For most, it takes a mental leap to agree and swallow the implications of the Urban Death Project. Spade, however, takes comfort in that admission, believing there’s new potential to be unleashed through a person’s final choice. “During the process, we cease to be human. I mean scientifically, we cease to be human. So what’s being created is not remains: it’s not ashes (which are actually often bone fragments, crushed up, and some ash); it’s not the bones in a casket. We move on from being human into a part of the natural ecosystem,” Spade says. “I find that both to be kinda magical and comforting to me.”
That belief helped her through a personal loss two years ago, when her maternal grandmother passed away at age 92. With family gathered around her bedside, Spades’s grandmother appeared to be drifting off to sleep. At one point, Spade recalls, she opened her eyes and asked, “What do I need to do to make this happen?” Some family members laughed.
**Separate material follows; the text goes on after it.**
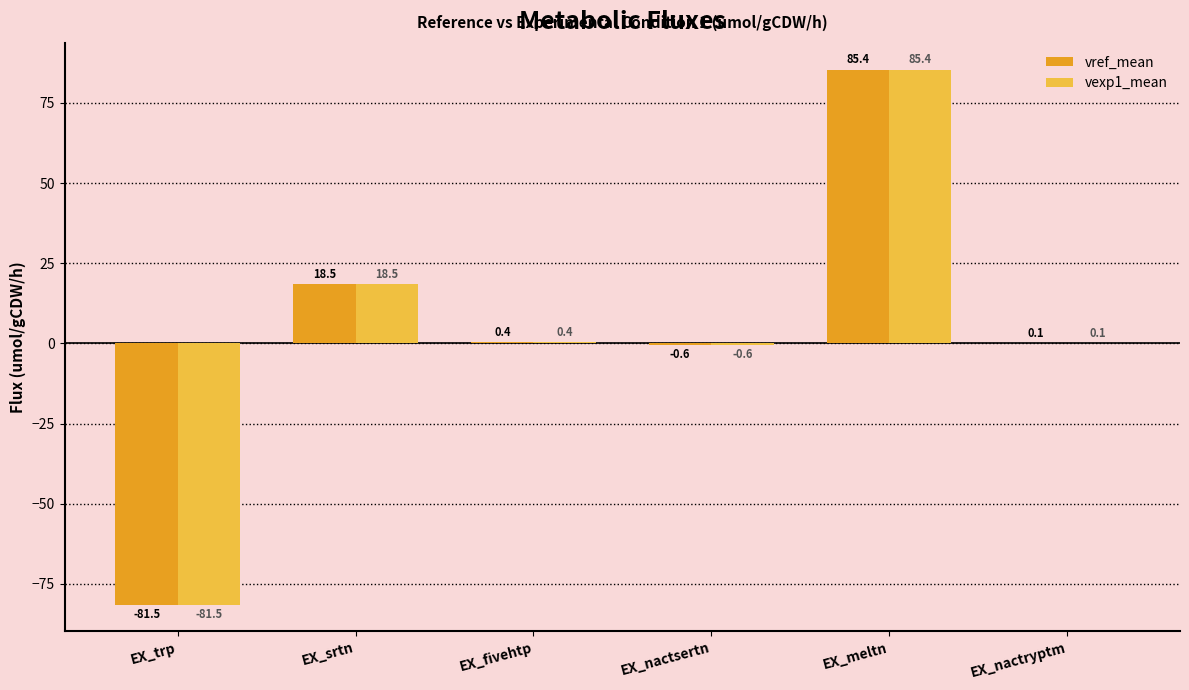

Reading left to right, what are all the values shown in this chart?

vref_mean: -81.5	18.5	0.4	-0.6	85.4	0.1
vexp1_mean: -81.5	18.5	0.4	-0.6	85.4	0.1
They squeezed her hand and told her, “You’re doing the right thing.” Nobody knew what came next for her grandmother, but Spade believes it’s such an intimate part of being human that we shouldn’t be frightened by its eventual arrival. “It was kind of miraculous,” she says. “Time really slowed down for those days [at her deathbed]. All we were doing was waiting for this huge, unknown thing to happen. It’s a little like being in labor, honestly. You don’t care about what’s going on in the outside world, because everything is focused on this transition.”
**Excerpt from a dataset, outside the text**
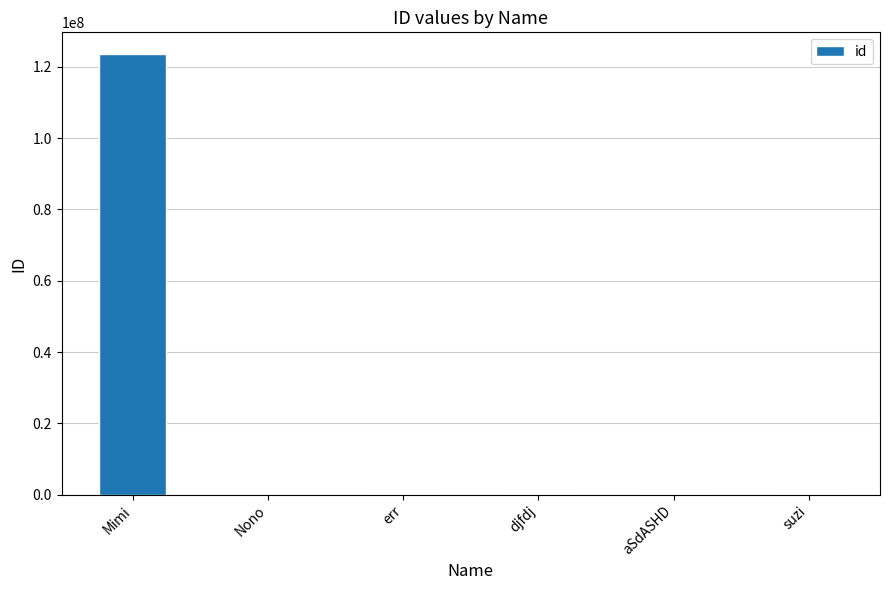

True or false: the data shows 123456789 at Mimi.

True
She continues, “I want people to know that there’s a lot of potential for us, as living people, to kind of gain from being close to the event of death. That’s one thing that the Urban Death Project is trying to do: give us a closer, more nuanced understanding of that event.”
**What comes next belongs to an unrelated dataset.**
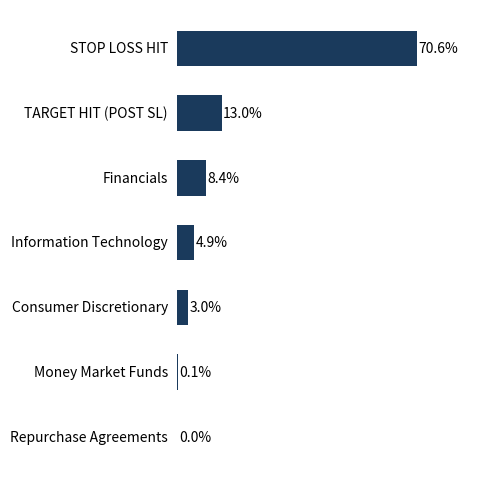

At which label is the value closest to 35?

TARGET HIT (POST SL)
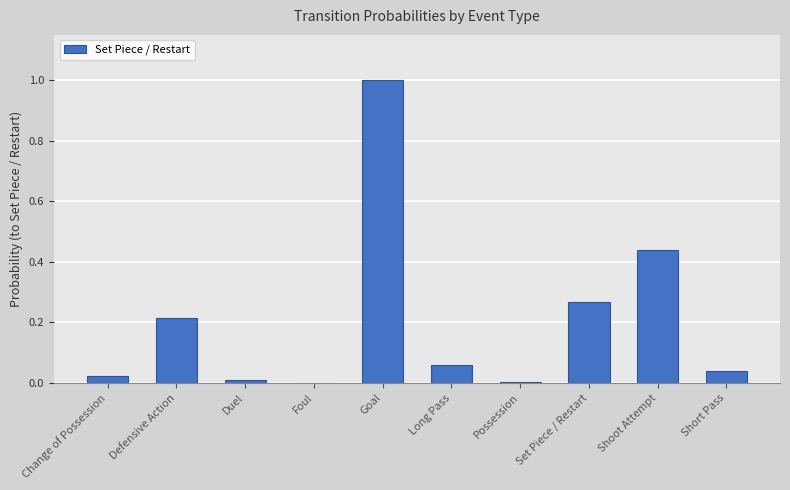

How many distinct data groups are displayed?

1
Spade knows full well that not everyone will agree with her, and she doesn’t waste any breath trying to convince anyone to sign up. Once the prototype testing is underway, Spade expects more people will join the growing movement.
Increased interest wouldn’t be surprising, considering Americans have altered our burial practices before. Modern cremation chambers were slow to catch on, yet today, more than half of the dead are cremated. Presumably, we, as a society, can overcome any revulsion to the idea of being composted and will wake up to the environmental benefits it holds. From dust we were created, the Biblical passage goes — but with Spade’s plan, unto dirt we will return.